The wallaby is the common name for a member of the Macropodidae family of marsupials. They are native to Australia and New Guinea. There are many different species of wallaby, including the well-known red-necked wallaby and the more elusive rock wallaby.

Wallabies are small to medium-sized marsupials with stocky legs, muscular hindquarters, and large feet. Their tails are long and used for balance when hopping. Wallabies are proficient jumpers and can leap up to 3m (9.8ft) from a standing start.

They are mostly herbivores, grazing on grasses, herbs, shrubs, and leaves. They do also eat insects and small reptiles on occasion. The diet of each species is determined by what food sources are available in its natural habitat.

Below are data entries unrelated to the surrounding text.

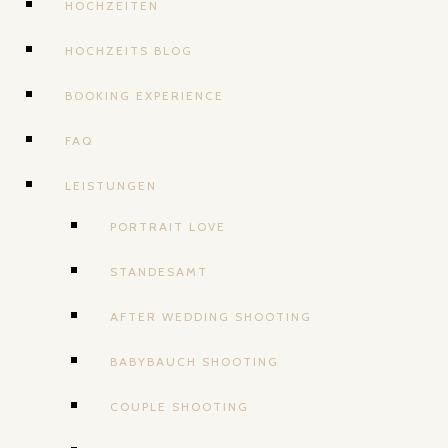
HOCHZEITEN
HOCHZEITS BLOG
BOOKING EXPERIENCE
FAQ
LEISTUNGEN
PORTRAIT LOVE
STANDESAMT
AFTER WEDDING SHOOTING
BABYBAUCH SHOOTING
COUPLE SHOOTING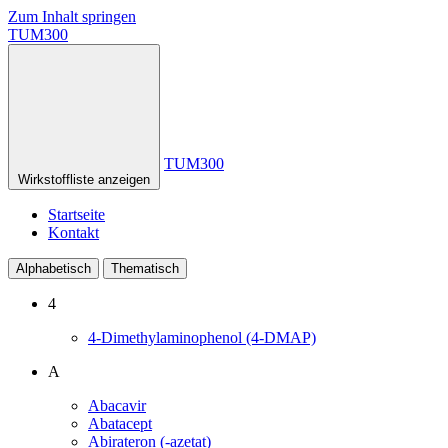
Zum Inhalt springen
TUM300
TUM300
Wirkstoffliste anzeigen
Startseite
Kontakt
Alphabetisch
Thematisch
4
4-Dimethylaminophenol (4-DMAP)
A
Abacavir
Abatacept
Abirateron (-azetat)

Wallabies breed year-round, with a short resting period after birth during which the mother nurses her young. After this period, female wallabies will return to their nesting grounds to give birth to another joey.

11. Wombat

Wombat
Scientific Name Vombatidae
Common Name Wombat
Animal Class Mammalia
Diet Native grass, sedges, roots of trees and shrubs, 
Habitat Western slopes, wet and partly forested areas, ranges
Conservation Status Not extinct

The wombat is a marsupial native to Australia. It is a short-legged and muscular animal, typically around two feet long and weighing up to 35 pounds. The wombat is nocturnal, spending most of its time in burrows during the day. It is a herbivore, feeding primarily on grasses and roots.

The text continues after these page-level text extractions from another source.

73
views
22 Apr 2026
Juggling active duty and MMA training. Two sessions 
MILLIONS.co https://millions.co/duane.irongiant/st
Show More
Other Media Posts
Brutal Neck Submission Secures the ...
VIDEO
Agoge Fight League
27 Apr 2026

They have a number of unique physical adaptations making them well-suited to their native habitat. Its body is designed for digging, with strong hind legs, large claws, and flat feet that help it burrow easily through the loose soil of its environment. 

Wombats also have a very thick hide that protects them from predators.

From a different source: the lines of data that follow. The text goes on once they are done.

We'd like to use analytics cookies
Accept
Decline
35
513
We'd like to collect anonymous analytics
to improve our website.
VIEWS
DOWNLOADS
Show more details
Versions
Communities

Despite these adaptations, the wombat is currently threatened by habitat loss and hunting. The clearing of forests for agriculture has reduced the amount of available habitat, while humans often hunt wombats for their fur or eat them as a source of traditional medicine.

Many conservation efforts are underway to protect this iconic Australian animal. Efforts to educate the public about the importance of conserving habitats are helping to reduce the pressure on wombats. Protected areas are also being established to ensure that these unique creatures will continue to thrive in the wild.

FAQs

What Animals Are Marsupials?

Marsupials are characterized by several features, including a pouch in which they carry their young. This pouch is located on the front of the marsupial’s body and is used to protect and nurse the young until they are old enough to fend for themselves. Marsupials also have a shorter gestation period than other mammals, and their young are born at a very early stage of development.

How Many Marsupials Are There?

There are approximately 300 species of marsupials, which can be divided into two main groups: New World marsupials and Old World marsupials. New World marsupials are found in the Americas, while Old World marsupials are found in Australia and Papua New Guinea.

About Teodoro Pittman

Teodoro is a nature and animal lover. He specifically focuses on insects, such as ants, bees, and the like. In his free time, he takes care of his own ant farm, where he analyzes their behavior. Teodoro has spent the last 7 years studying the intricate behavior of these small creatures.